Dataset items:
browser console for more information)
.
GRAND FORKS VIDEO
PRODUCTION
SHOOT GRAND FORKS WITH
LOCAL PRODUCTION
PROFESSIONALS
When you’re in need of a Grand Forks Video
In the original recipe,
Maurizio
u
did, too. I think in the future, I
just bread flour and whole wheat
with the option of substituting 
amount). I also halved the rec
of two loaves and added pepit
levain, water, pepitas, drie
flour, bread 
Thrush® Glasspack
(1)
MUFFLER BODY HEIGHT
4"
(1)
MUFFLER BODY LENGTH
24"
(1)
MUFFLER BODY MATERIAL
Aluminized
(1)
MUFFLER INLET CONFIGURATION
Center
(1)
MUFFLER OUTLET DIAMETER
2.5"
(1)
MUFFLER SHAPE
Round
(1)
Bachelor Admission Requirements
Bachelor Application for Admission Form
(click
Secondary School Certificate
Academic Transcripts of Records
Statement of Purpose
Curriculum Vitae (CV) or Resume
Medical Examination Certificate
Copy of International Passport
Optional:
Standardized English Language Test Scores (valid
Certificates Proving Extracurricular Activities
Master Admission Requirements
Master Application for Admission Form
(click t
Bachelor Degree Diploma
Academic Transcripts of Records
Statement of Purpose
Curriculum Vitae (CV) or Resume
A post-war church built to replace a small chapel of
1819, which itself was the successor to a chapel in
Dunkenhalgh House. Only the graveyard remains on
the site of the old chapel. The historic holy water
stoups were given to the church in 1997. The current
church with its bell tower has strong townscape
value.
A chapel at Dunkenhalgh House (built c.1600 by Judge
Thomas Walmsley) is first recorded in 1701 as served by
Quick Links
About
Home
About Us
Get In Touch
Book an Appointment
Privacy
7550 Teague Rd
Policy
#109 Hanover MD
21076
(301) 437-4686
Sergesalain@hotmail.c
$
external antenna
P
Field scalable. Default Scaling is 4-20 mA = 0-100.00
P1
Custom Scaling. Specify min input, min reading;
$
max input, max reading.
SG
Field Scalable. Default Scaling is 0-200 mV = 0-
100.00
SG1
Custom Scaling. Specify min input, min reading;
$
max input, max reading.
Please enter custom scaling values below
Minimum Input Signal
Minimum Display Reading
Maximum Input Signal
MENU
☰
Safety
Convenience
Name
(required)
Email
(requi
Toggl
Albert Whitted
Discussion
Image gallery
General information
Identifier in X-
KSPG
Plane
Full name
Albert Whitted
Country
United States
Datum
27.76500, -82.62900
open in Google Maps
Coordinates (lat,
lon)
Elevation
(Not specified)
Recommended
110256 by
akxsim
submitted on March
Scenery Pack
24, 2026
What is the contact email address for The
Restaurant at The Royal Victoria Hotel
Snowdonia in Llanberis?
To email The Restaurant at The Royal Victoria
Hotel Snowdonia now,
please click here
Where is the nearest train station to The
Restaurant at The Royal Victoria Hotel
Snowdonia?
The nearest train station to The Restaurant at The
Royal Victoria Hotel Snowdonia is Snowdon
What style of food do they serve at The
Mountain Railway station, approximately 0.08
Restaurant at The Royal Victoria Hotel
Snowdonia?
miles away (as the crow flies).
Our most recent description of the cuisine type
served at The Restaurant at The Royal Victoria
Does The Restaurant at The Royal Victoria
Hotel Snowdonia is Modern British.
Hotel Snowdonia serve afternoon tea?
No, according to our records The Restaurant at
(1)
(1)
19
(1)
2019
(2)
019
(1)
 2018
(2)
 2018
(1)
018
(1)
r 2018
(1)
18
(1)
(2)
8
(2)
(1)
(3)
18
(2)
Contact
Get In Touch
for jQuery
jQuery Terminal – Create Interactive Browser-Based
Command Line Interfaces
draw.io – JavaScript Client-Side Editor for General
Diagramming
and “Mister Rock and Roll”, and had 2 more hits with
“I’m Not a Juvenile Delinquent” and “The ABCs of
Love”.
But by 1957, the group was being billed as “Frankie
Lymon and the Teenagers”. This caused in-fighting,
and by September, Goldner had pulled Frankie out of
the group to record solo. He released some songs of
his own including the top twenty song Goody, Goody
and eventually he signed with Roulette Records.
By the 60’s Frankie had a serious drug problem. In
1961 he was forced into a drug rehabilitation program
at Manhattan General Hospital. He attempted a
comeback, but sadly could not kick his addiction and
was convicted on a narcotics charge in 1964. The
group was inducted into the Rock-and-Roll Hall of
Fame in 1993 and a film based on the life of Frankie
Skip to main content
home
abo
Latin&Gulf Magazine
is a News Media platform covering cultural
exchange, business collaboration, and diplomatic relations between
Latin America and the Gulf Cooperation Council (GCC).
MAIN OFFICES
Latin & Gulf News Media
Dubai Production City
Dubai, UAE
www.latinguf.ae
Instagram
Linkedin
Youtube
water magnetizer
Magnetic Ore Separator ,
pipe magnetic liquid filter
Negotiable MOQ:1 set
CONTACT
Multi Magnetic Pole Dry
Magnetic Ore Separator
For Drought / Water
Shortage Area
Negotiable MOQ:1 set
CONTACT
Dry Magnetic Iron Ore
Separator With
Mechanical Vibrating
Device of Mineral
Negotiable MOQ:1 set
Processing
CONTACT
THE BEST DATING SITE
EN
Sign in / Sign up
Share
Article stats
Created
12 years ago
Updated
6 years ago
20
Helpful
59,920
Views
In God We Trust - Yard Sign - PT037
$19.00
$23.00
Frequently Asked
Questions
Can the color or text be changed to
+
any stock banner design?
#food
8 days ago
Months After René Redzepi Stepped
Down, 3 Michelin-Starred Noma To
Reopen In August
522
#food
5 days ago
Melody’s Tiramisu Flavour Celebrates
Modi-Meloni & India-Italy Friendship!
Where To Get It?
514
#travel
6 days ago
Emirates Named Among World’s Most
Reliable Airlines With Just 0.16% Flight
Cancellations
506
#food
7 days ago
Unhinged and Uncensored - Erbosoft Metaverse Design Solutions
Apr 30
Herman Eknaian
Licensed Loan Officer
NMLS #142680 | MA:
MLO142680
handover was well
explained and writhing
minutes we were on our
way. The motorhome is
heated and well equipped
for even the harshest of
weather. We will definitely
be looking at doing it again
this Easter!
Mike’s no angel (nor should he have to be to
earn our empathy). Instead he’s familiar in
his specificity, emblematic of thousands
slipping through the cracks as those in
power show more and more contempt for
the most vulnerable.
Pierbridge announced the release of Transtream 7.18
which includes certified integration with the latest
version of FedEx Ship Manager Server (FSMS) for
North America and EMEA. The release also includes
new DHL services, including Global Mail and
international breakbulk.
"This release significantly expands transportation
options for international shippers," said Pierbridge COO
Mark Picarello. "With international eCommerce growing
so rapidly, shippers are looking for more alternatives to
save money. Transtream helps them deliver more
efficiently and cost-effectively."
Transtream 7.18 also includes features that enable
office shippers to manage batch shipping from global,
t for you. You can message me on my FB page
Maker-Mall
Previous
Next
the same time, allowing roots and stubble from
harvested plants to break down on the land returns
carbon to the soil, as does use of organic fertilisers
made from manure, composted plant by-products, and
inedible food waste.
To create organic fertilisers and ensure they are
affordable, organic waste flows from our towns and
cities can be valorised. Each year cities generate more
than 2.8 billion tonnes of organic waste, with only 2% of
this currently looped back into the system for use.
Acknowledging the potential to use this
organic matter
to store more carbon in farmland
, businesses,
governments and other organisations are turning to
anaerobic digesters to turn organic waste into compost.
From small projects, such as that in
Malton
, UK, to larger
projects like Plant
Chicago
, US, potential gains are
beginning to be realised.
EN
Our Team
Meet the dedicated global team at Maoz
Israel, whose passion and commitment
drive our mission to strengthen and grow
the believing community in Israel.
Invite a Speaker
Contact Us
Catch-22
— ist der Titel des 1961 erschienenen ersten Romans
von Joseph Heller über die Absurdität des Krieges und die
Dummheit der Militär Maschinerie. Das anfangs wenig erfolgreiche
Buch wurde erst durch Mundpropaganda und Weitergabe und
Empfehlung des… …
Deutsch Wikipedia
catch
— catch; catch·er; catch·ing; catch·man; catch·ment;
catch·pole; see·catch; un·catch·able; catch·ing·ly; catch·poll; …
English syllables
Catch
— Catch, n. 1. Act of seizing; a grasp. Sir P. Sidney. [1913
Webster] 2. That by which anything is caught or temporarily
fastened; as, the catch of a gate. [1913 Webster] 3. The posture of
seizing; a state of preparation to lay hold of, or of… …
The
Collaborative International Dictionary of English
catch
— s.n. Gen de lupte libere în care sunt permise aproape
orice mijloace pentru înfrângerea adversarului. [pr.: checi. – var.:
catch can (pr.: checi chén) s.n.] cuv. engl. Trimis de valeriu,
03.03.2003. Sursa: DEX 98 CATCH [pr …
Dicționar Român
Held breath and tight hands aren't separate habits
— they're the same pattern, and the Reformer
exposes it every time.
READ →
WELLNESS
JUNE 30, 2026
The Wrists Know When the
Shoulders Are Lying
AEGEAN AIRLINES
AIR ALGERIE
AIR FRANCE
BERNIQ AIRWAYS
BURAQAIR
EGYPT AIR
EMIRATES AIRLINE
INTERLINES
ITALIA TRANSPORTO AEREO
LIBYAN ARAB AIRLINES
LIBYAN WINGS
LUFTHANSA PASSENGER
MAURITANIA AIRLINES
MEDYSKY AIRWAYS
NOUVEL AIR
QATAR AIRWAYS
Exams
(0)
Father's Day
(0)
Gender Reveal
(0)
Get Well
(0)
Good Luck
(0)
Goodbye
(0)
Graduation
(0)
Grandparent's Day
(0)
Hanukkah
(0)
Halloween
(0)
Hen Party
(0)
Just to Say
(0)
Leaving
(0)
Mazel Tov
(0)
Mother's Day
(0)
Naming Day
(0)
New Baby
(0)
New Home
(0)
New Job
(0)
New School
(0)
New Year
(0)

Directions for this task:
Set down precisely the lines above between the line holding "Dummheit der Militär" and the line holding "orice mijloace pentru", inclusive, and nothing beyond them.

Solution below:
Dummheit der Militär Maschinerie. Das anfangs wenig erfolgreiche
Buch wurde erst durch Mundpropaganda und Weitergabe und
Empfehlung des… …
Deutsch Wikipedia
catch
— catch; catch·er; catch·ing; catch·man; catch·ment;
catch·pole; see·catch; un·catch·able; catch·ing·ly; catch·poll; …
English syllables
Catch
— Catch, n. 1. Act of seizing; a grasp. Sir P. Sidney. [1913
Webster] 2. That by which anything is caught or temporarily
fastened; as, the catch of a gate. [1913 Webster] 3. The posture of
seizing; a state of preparation to lay hold of, or of… …
The
Collaborative International Dictionary of English
catch
— s.n. Gen de lupte libere în care sunt permise aproape
orice mijloace pentru înfrângerea adversarului. [pr.: checi. – var.:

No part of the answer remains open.